Given information below:

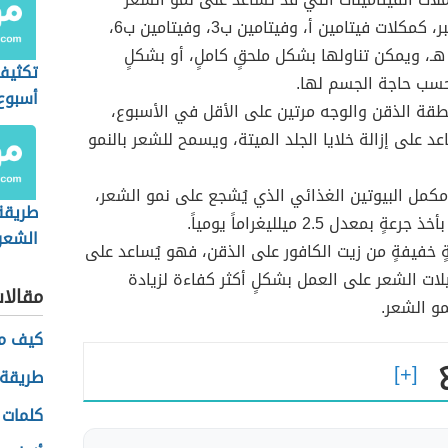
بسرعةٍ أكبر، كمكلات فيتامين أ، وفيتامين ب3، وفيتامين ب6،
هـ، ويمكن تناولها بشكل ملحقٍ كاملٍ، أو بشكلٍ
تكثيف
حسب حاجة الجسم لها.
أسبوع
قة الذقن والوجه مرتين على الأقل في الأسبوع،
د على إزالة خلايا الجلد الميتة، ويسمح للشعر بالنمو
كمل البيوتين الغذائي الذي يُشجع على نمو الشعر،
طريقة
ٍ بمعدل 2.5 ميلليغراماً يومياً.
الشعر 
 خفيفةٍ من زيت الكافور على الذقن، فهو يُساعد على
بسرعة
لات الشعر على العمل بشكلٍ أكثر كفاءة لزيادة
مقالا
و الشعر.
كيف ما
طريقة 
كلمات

End of Given information.
Given information below:

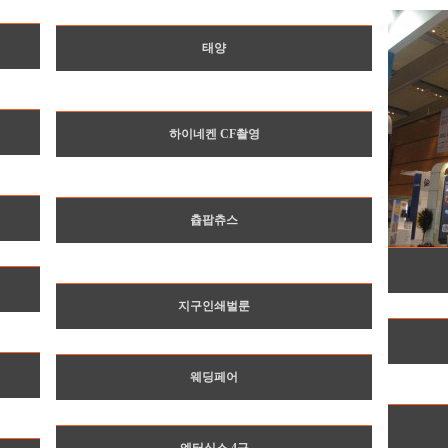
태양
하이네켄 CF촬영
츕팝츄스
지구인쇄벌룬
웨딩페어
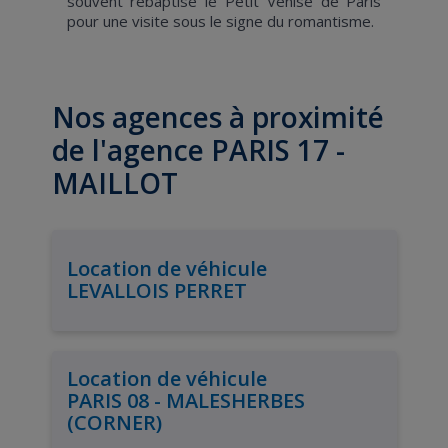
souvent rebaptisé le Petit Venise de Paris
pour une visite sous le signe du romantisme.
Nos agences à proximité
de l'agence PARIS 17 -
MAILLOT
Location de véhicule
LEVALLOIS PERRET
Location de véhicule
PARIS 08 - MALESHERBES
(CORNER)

End of Given information.

* _Written task_: Select each line above that contains the word "الشعر" and copy those lines out. Matching is case-sensitive.

* _Your response_:
كمل البيوتين الغذائي الذي يُشجع على نمو الشعر،
الشعر 
لات الشعر على العمل بشكلٍ أكثر كفاءة لزيادة
و الشعر.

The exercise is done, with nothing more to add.